Last night, I was upset Scott was going out. I was really wanting to spend some time with him, hoping to re-bond. After all, he did say he still loves me and wants to stay together. I made it pretty well known that I didn't want him to go, and if he did, it would be only more assurance that it's over. His excuse was we'll be together all weekend and he was only going out for a couple of hours. I went and got in bed and started crying. He asked me if I was okay and I started yelling at him that he continuously wants to go out and party instead of spending time with me.
He ended up calling Alex and saying that I was ready to divorce him over going out so he should probably stay in. I told him that's not what I said and it's his choice to go out or not. If he wound rather go out again than be with me, then go out. Then he told Alex that I was letting him go out and was going. Then he asked me, "so I can go?". I didn't respond. He tried putting me on the phone with Alex and I yelled at him that I don't want to fucking talk to Alex! After that, he told Alex that he really shouldn't go.
When he got off the phone, he got in bed with me and put his arms around me. Almost as soon as he did, Adi woke up screaming. That woke Jaden up. I started crying again and went upstairs to deal with them. I tried getting Adi to quiet down but she kept crying. I left her for a couple minutes to calm Jaden down and she started screaming louder. I had a total meltdown. I slammed both the doors to the kids' rooms, walked into the living room, and threw a chair across the living room. Scott heard the commotion and ran upstairs to see what happened. I was collapsed on the couch with my hands over my eyes. He told me he would take care of Adi. Apparently, she had to go potty and that's why she was screaming. I caught my breath, wiped away my tears, and picked up Jaden to take him to bed with me.
After Scott got Adi back to sleep, he got in bed with me and started kissing me. We ended up making love, and I mean with real emotion. I was so emotionally charged from this past week. I was thinking that this could be the last time, depending on how things go from here. We fell asleep naked, holding each other. I don't fully trust that things are going to improve, but I put my wedding ring back on in the middle of the night.

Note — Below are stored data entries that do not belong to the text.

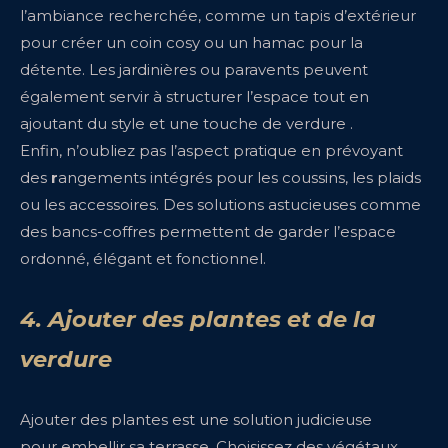
l’ambiance recherchée, comme un tapis d’extérieur
pour créer un coin cosy ou un hamac pour la
détente. Les jardinières ou paravents peuvent
également servir à structurer l’espace tout en
ajoutant du style et une touche de verdure .
Enfin, n’oubliez pas l’aspect pratique en prévoyant
des
r
angements intégrés pour les coussins, les plaids
ou les accessoires. Des solutions astucieuses comme
des bancs-coffres permettent de garder l’espace
ordonné, élégant et fonctionnel.
4. Ajouter des plantes et de la
verdure
Ajouter des plantes est une solution judicieuse
pour embellir sa terrasse. Choisissez des végétaux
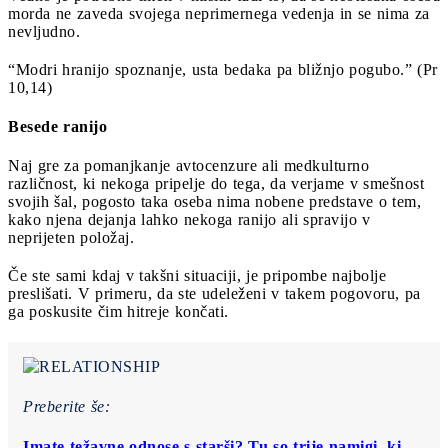
morda ne zaveda svojega neprimernega vedenja in se nima za
nevljudno.
“Modri hranijo spoznanje, usta bedaka pa bližnjo pogubo.” (Pr
10,14)
Besede ranijo
Naj gre za pomanjkanje avtocenzure ali medkulturno
različnost, ki nekoga pripelje do tega, da verjame v smešnost
svojih šal, pogosto taka oseba nima nobene predstave o tem,
kako njena dejanja lahko nekoga ranijo ali spravijo v
neprijeten položaj.
Če ste sami kdaj v takšni situaciji, je pripombe najbolje
preslišati. V primeru, da ste udeleženi v takem pogovoru, pa
ga poskusite čim hitreje končati.
Preberite še:
Imate težavne odnose s starši? Tu so trije namigi, ki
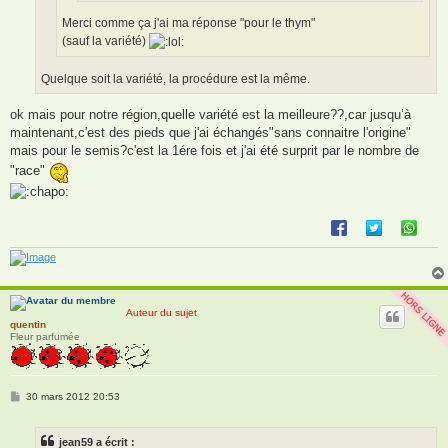
Merci comme ça j'ai ma réponse "pour le thym"
(sauf la variété)
Quelque soit la variété, la procédure est la même.
ok mais pour notre région,quelle variété est la meilleure??,car jusqu’à
maintenant,c'est des pieds que j'ai échangés"sans connaitre l'origine"
mais pour le semis?c'est la 1ére fois et j'ai été surprit par le nombre de
"race"
Auteur du sujet
quentin
Fleur parfumée
M
30 mars 2012 20:53
e
s
s
jean59 a écrit :
a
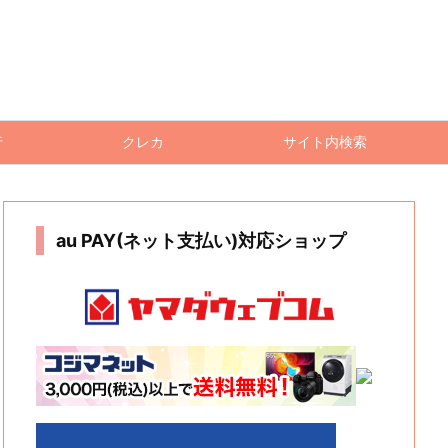
行
クレカ
サイト内検索
au PAY(ネット支払い)対応ショップ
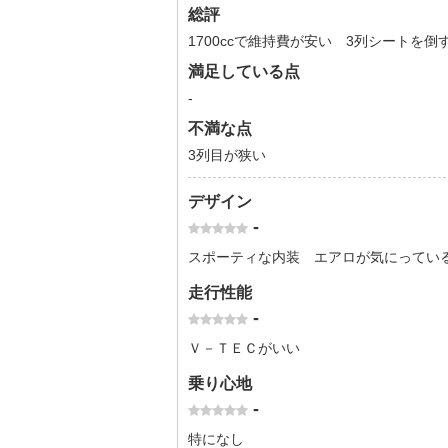
総評
1700ccで維持費が安い 3列シートを
満足している点
-
不満な点
3列目が狭い
デザイン
-
スポーティな内装 エアロが気にってい
走行性能
-
Ｖ－ＴＥＣがいい
乗り心地
-
特になし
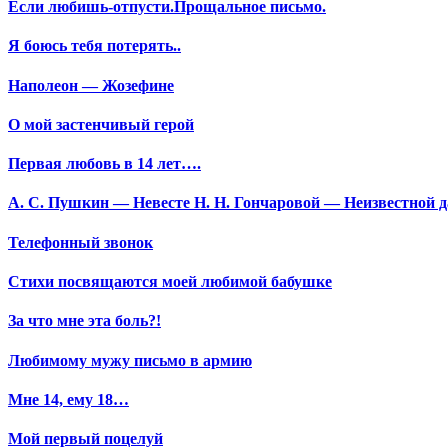
Если любишь-отпусти.Прощальное письмо.
Я боюсь тебя потерять..
Наполеон — Жозефине
О мой застенчивый герой
Первая любовь в 14 лет….
А. С. Пушкин — Невесте Н. Н. Гончаровой — Неизвестной да
Телефонный звонок
Стихи посвящаются моей любимой бабушке
За что мне эта боль?!
Любимому мужу письмо в армию
Мне 14, ему 18…
Мой первый поцелуй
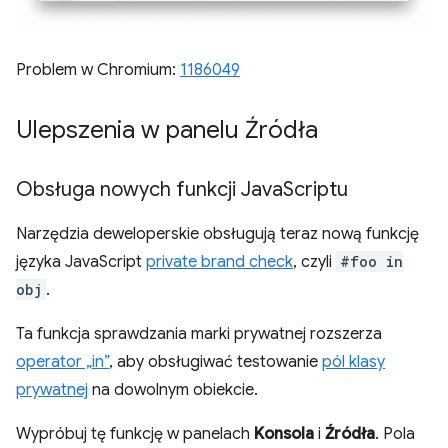
Problem w Chromium:
1186049
Ulepszenia w panelu Źródła
Obsługa nowych funkcji Java
Scriptu
Narzędzia deweloperskie obsługują teraz nową funkcję
języka JavaScript
private brand check
, czyli
#foo in
obj
.
Ta funkcja sprawdzania marki prywatnej rozszerza
operator „in”
, aby obsługiwać testowanie
pól klasy
prywatnej
na dowolnym obiekcie.
Wypróbuj tę funkcję w panelach
Konsola
i
Źródła
. Pola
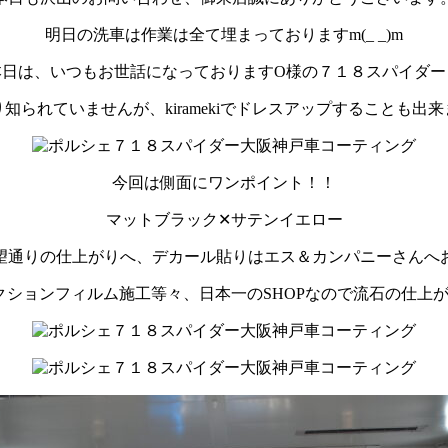
明日の洗車は作業は全て埋まっておりますm(_ _)m
本日は、いつもお世話になっておりますO様の７１８スパイダー
知られていませんが、kiramekiでドレスアップすることも出
今回は側面にワンポイント！！
マットブラック✕サテンイエロー
望通りの仕上がりへ、デカール貼りはエス＆カンパニーさんへ
クションフィルム施工等々、日本一のSHOPなので流石の仕上が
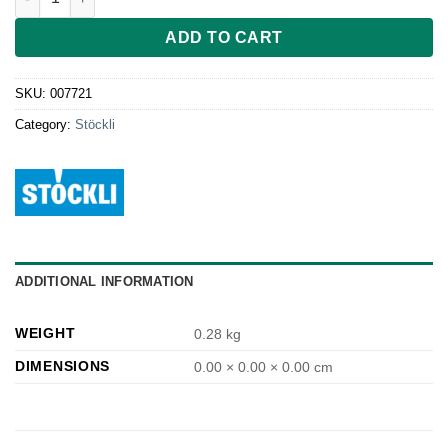
ADD TO CART
SKU:
007721
Category:
Stöckli
ADDITIONAL INFORMATION
WEIGHT
0.28 kg
DIMENSIONS
0.00 × 0.00 × 0.00 cm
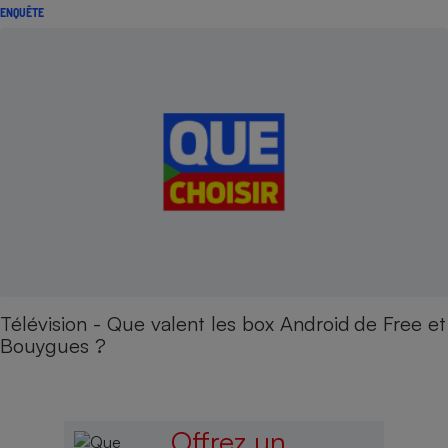
ENQUÊTE
Télévision - Que valent les box Android de Free et
Bouygues ?
Offrez un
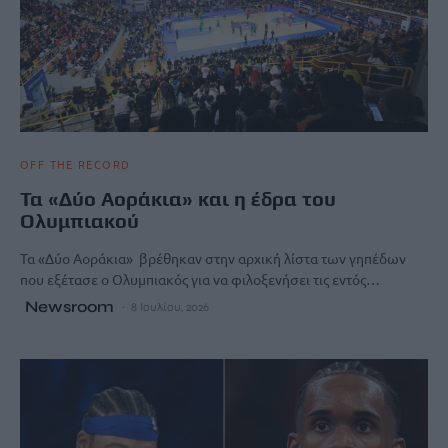
OFF THE RECORD
Τα «Δύο Αοράκια» και η έδρα του
Ολυμπιακού
Τα «Δύο Αοράκια» βρέθηκαν στην αρχική λίστα των γηπέδων
που εξέτασε ο Ολυμπιακός για να φιλοξενήσει τις εντός…
Newsroom
8 Ιουλίου, 2026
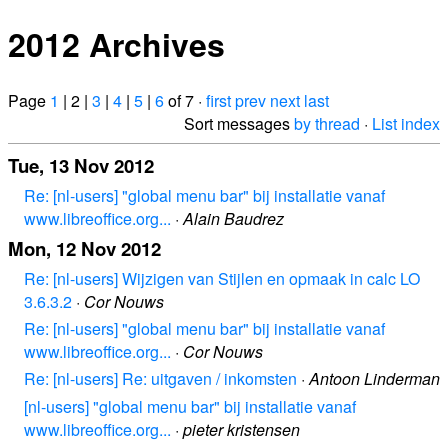
2012 Archives
Page
1
| 2 |
3
|
4
|
5
|
6
of 7 ·
first
prev
next
last
Sort messages
by thread
·
List index
Tue, 13 Nov 2012
Re: [nl-users] "global menu bar" bij installatie vanaf
www.libreoffice.org...
·
Alain Baudrez
Mon, 12 Nov 2012
Re: [nl-users] Wijzigen van Stijlen en opmaak in calc LO
3.6.3.2
·
Cor Nouws
Re: [nl-users] "global menu bar" bij installatie vanaf
www.libreoffice.org...
·
Cor Nouws
Re: [nl-users] Re: uitgaven / inkomsten
·
Antoon Linderman
[nl-users] "global menu bar" bij installatie vanaf
www.libreoffice.org...
·
pieter kristensen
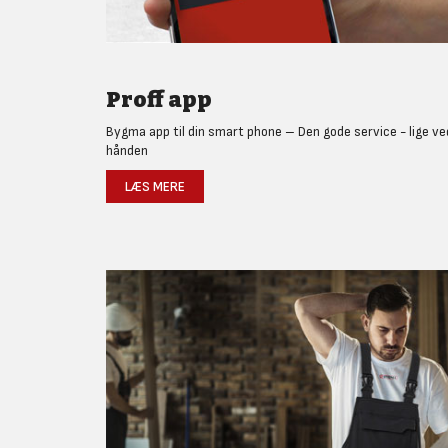
Proff app
Bygma app til din smart phone – Den gode service - lige ve
hånden
LÆS MERE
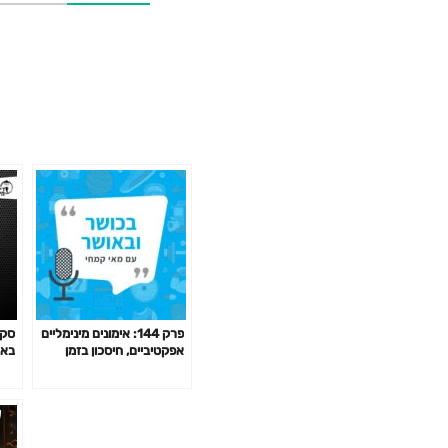
פרק 144: אימונים מינימליים
סקי
אפקטיביים, חיסכון בזמן
בארה
באימון לפי המחקר ועוד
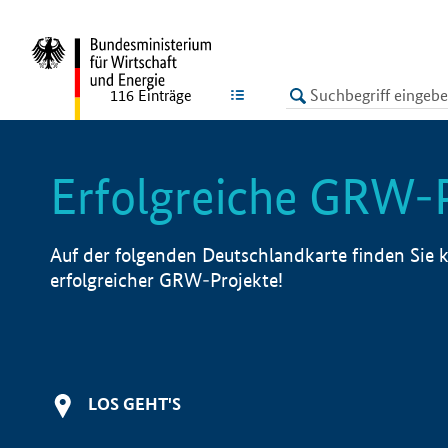
undefined
LISTE
116
Einträge
Erfolgreiche GRW-
Auf der folgenden Deutschlandkarte finden Sie k
erfolgreicher GRW-Projekte!
LOS GEHT'S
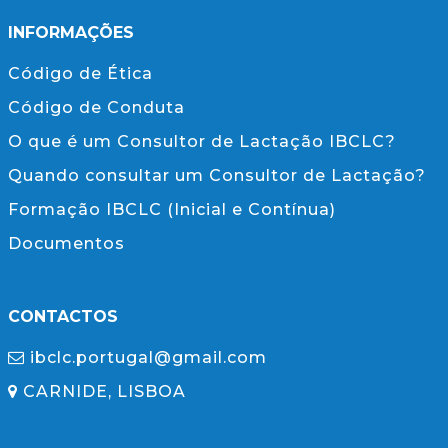
INFORMAÇÕES
Código de Ética
Código de Conduta
O que é um Consultor de Lactação IBCLC?
Quando consultar um Consultor de Lactação?
Formação IBCLC (Inicial e Contínua)
Documentos
CONTACTOS
ibclc.portugal@gmail.com
CARNIDE, LISBOA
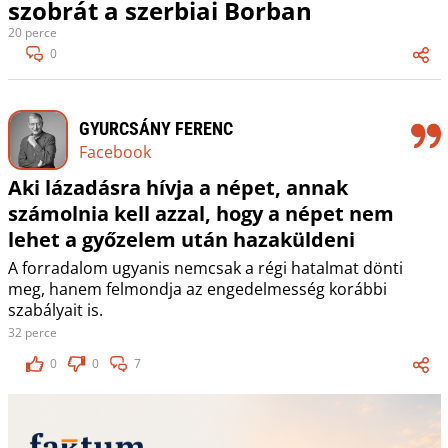
szobrát a szerbiai Borban
20 perce
0
GYURCSÁNY FERENC
Facebook
Aki lázadásra hívja a népet, annak
számolnia kell azzal, hogy a népet nem
lehet a győzelem után hazaküldeni
A forradalom ugyanis nemcsak a régi hatalmat dönti
meg, hanem felmondja az engedelmesség korábbi
szabályait is.
32 perce
0
0
7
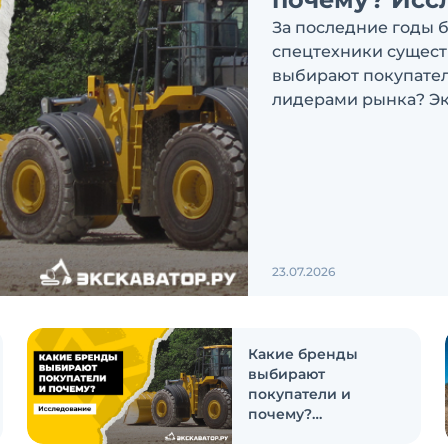
За последние годы 
спецтехники сущест
выбирают покупатели
лидерами рынка? Эк
ответить на эти воп
23.07.2026
Какие бренды
выбирают
покупатели и
почему?
Исследование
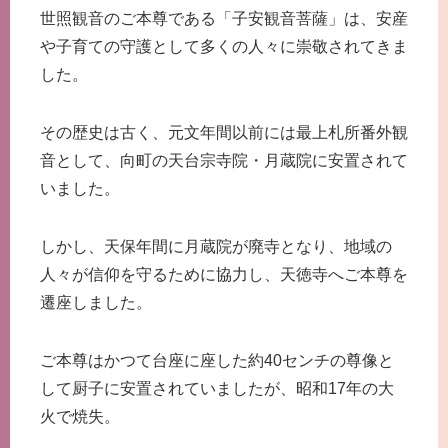
世照観音のご本尊である「子安観音菩薩」は、安産
や子育ての守護として多くの人々に崇敬されてきま
した。
その歴史は古く、元文年間以前には最上札所番外観
音として、向町の天台宗寺院・月蔵院に安置されて
いました。
しかし、天保年間に月蔵院が廃寺となり、地域の
人々が信仰を守るために協力し、天徳寺へご本尊を
遷座しました。
ご本尊はかつて台座に座した約40センチの尊像と
して厨子に安置されていましたが、昭和17年の大
火で焼失。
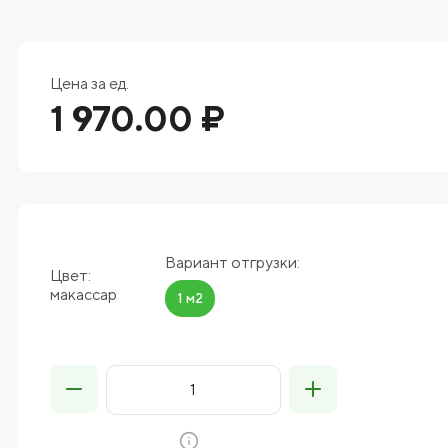
Цена за ед.
1 970.00 ₽
Вариант отгрузки:
Цвет:
макассар
1 м2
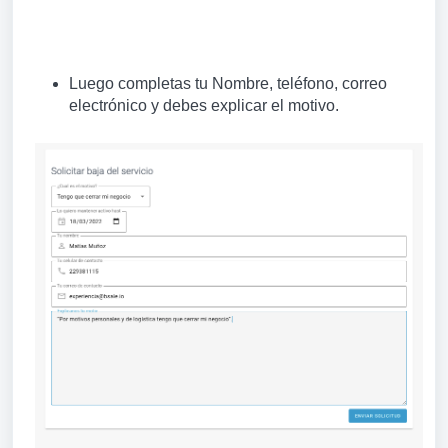
Luego completas tu Nombre, teléfono, correo
electrónico y debes explicar el motivo.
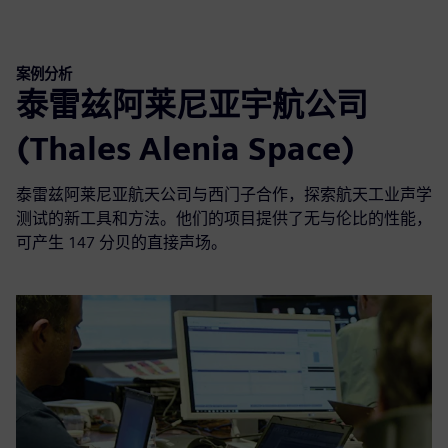
案例分析
泰雷兹阿莱尼亚宇航公司
(Thales Alenia Space)
泰雷兹阿莱尼亚航天公司与西门子合作，探索航天工业声学
测试的新工具和方法。他们的项目提供了无与伦比的性能，
可产生 147 分贝的直接声场。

This morning, I told him I was so glad he chose to stay home with me last night. He said that he would have only been gone a couple hours and I would have been fine. I tried to explain that I was not fine, by any means. I was not in a mental state to be taking care of the kids while he went out. He asked if I would have hurt them. I don't think I'd ever hurt them, but I might have walked away and left them screaming for awhile. I don't really know what I would have done except what I had to. Still, I don't think his priority should be going out when I'm feeling that sad. I told him I want to be with someone who won't go out when I'm sad, sick, or just really needing him.